What is needed ▸
Reproduce everything from the start of the records down to and including the line that contains "information than just simply highlighting", keeping every line unchanged.

Material for the task ▸
---
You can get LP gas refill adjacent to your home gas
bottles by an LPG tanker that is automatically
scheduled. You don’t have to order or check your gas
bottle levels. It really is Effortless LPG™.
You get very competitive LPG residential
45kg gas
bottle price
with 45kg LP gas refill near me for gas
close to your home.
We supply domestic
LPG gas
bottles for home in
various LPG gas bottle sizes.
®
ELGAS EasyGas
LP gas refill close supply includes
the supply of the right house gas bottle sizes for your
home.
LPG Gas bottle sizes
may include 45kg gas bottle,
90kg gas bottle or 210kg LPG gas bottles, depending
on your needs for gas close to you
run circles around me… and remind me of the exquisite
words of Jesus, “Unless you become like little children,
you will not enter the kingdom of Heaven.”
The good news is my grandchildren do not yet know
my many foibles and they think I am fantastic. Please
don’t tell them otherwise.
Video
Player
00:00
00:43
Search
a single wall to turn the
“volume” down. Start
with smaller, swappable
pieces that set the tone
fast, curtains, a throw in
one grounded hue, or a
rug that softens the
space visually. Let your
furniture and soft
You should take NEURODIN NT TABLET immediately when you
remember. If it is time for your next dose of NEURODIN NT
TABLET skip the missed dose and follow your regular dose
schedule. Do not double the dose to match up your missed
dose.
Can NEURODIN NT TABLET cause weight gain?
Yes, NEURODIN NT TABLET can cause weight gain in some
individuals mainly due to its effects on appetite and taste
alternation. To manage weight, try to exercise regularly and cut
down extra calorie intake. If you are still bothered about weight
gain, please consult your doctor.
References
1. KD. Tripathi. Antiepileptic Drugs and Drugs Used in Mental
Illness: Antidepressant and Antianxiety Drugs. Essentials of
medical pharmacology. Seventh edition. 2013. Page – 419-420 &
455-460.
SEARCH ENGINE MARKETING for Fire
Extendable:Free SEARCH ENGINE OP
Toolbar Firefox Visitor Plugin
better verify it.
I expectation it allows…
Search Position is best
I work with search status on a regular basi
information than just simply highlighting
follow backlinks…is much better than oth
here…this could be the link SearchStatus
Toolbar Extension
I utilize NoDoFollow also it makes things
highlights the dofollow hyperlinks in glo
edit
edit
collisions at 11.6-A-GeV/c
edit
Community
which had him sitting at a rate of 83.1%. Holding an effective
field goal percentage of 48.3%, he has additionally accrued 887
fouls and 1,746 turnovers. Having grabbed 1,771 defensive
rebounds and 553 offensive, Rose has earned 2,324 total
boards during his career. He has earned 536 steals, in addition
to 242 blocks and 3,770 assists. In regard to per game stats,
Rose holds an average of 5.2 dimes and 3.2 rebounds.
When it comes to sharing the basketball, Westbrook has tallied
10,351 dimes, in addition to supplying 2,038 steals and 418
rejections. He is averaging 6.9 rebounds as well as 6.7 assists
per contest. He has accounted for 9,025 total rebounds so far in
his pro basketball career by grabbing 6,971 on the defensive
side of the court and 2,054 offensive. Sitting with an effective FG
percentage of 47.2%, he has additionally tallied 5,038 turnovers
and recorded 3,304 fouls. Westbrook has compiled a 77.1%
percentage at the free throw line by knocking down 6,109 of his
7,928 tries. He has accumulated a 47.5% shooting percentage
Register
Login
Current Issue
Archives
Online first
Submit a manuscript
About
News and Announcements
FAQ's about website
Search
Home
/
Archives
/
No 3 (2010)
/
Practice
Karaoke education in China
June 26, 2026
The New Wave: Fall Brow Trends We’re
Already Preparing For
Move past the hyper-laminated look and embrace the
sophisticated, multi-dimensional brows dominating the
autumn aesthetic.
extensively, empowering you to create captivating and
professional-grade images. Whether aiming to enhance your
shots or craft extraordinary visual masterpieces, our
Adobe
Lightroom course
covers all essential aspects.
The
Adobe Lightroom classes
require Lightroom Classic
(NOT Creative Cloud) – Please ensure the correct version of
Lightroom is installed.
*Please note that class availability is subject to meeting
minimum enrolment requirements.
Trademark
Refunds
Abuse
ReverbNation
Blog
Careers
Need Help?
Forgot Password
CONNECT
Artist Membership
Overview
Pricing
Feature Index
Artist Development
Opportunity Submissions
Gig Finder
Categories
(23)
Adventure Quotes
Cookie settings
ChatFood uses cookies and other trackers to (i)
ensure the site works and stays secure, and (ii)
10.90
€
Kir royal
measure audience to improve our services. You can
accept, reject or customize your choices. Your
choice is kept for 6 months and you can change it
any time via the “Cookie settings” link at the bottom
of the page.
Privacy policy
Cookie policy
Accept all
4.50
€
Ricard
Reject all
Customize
---
Exercise answer ▸
You can get LP gas refill adjacent to your home gas
bottles by an LPG tanker that is automatically
scheduled. You don’t have to order or check your gas
bottle levels. It really is Effortless LPG™.
You get very competitive LPG residential
45kg gas
bottle price
with 45kg LP gas refill near me for gas
close to your home.
We supply domestic
LPG gas
bottles for home in
various LPG gas bottle sizes.
®
ELGAS EasyGas
LP gas refill close supply includes
the supply of the right house gas bottle sizes for your
home.
LPG Gas bottle sizes
may include 45kg gas bottle,
90kg gas bottle or 210kg LPG gas bottles, depending
on your needs for gas close to you
run circles around me… and remind me of the exquisite
words of Jesus, “Unless you become like little children,
you will not enter the kingdom of Heaven.”
The good news is my grandchildren do not yet know
my many foibles and they think I am fantastic. Please
don’t tell them otherwise.
Video
Player
00:00
00:43
Search
a single wall to turn the
“volume” down. Start
with smaller, swappable
pieces that set the tone
fast, curtains, a throw in
one grounded hue, or a
rug that softens the
space visually. Let your
furniture and soft
You should take NEURODIN NT TABLET immediately when you
remember. If it is time for your next dose of NEURODIN NT
TABLET skip the missed dose and follow your regular dose
schedule. Do not double the dose to match up your missed
dose.
Can NEURODIN NT TABLET cause weight gain?
Yes, NEURODIN NT TABLET can cause weight gain in some
individuals mainly due to its effects on appetite and taste
alternation. To manage weight, try to exercise regularly and cut
down extra calorie intake. If you are still bothered about weight
gain, please consult your doctor.
References
1. KD. Tripathi. Antiepileptic Drugs and Drugs Used in Mental
Illness: Antidepressant and Antianxiety Drugs. Essentials of
medical pharmacology. Seventh edition. 2013. Page – 419-420 &
455-460.
SEARCH ENGINE MARKETING for Fire
Extendable:Free SEARCH ENGINE OP
Toolbar Firefox Visitor Plugin
better verify it.
I expectation it allows…
Search Position is best
I work with search status on a regular basi
information than just simply highlighting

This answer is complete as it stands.